DOJ INDICATES THE COLLABORATION IS LAWFUL
In the business review letter, the DOJ indicated that the collaboration is procompetitive and lawful under antitrust principles. DOJ explained that important factors in its decision include the fact that federal government agencies are directing the distributors’ activity, and the DOJ Antitrust Division is overseeing the activity and participating in many of the communications between the distributors and FEMA/HHS. DOJ also indicated that the parties are taking appropriate steps to avoid “spillover » beyond the scope of collaboration necessary to assist in the COVID-19 response.

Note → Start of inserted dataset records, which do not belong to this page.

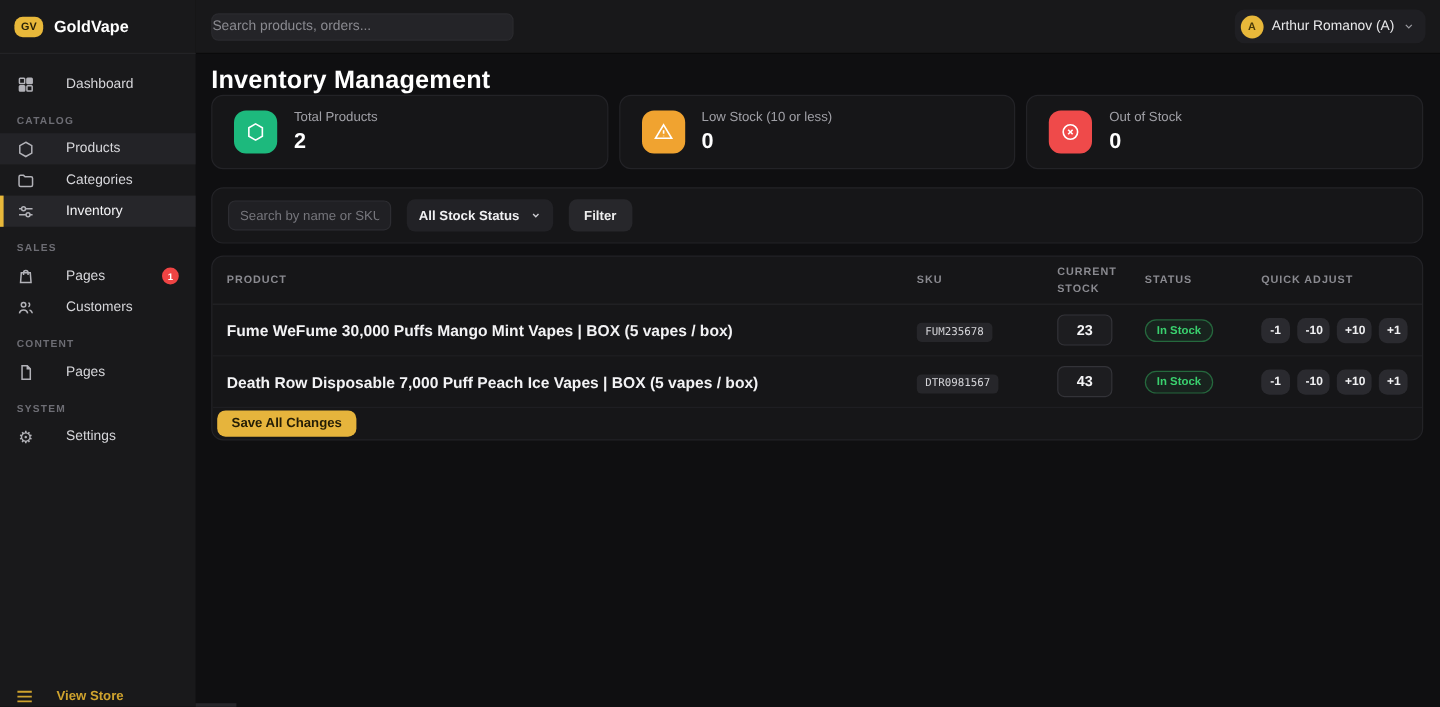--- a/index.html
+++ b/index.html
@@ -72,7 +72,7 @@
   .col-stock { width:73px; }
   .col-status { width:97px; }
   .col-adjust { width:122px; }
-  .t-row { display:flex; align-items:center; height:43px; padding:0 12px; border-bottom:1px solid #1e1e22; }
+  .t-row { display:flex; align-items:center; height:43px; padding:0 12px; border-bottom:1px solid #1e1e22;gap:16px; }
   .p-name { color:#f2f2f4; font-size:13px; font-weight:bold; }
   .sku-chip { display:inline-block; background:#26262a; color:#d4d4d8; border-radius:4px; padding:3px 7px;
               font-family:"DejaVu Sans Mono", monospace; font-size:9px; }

The business review letter gave several guidelines for the parties to follow when engaged in collaborative conduct to respond to COVID-19:
The conduct is specifically intended to further US government policy and efforts
The collaboration is not used to increase prices, reduce output, reduce quality or otherwise engage in COVID-19 profiteering
The parties will not share competitively sensitive information with each other (only with the federal government agencies)
The collaboration ends when COVID-19-related issues are over
The parties will formally dissolve the collaboration at that time
The distributors will work with DOJ to sequester competitively sensitive material produced to the federal government during the collaboration
The business review letter gave the following bases:
It relied on the guidance issued in March that collaboration efforts, “limited in duration and necessary to assist patients, consumers, and communities affected by COVID-19 and its aftermath, » may be “a necessary response to exigent circumstances that provide Americans with products or services that might not be available otherwise »
The president has delegated disaster relief coordination efforts to the administrator of FEMA, which agency is directing and guiding the distributors’ joint efforts. Conduct by federal agencies is immune from scrutiny under the antitrust laws. This immunity extends to coordinated activity by private parties when directed by the government
DOJ Antitrust Division attorneys participate in meetings between the distributors and FEMA and have visibility into the efforts
The collaboration is limited in scope and duration to address the pandemic, which minimizes the risk of anticompetitive harm
The activities do not involve sharing competitively sensitive information, and do not involve price fixing or market allocation
Products are being brought to consumers faster than they otherwise would be, and the efforts are directly addressing product scarcity
In all other respects, the parties continue to pursue their independent business interests
Overall, DOJ concluded that the collaboration appeared procompetitive to the extent it would increase the supply and availability of desperately needed products. Moreover, DOJ indicated that the parties were taking appropriate steps to ensure that the collaboration was limited to the COVID-19 response and would not be a mechanism for broader collaboration among the parties, which remain competitors.
DOJ noted that certain of the activities may be allowed under (i) the Noerr-Pennington doctrine, which allows competitors to collaborate in petitioning the government to take a particular action, or (ii) state action immunity under the antitrust laws, which immunizes conduct where application of the antitrust laws would “disrupt » the government regulatory scheme.
This business review letter provides significant insights into the antitrust enforcers’ views related to competitor collaborations aimed at improving product access to respond to the pandemic. Its rationales—and its limitations—should be useful for other companies engaging in or considering collaborations.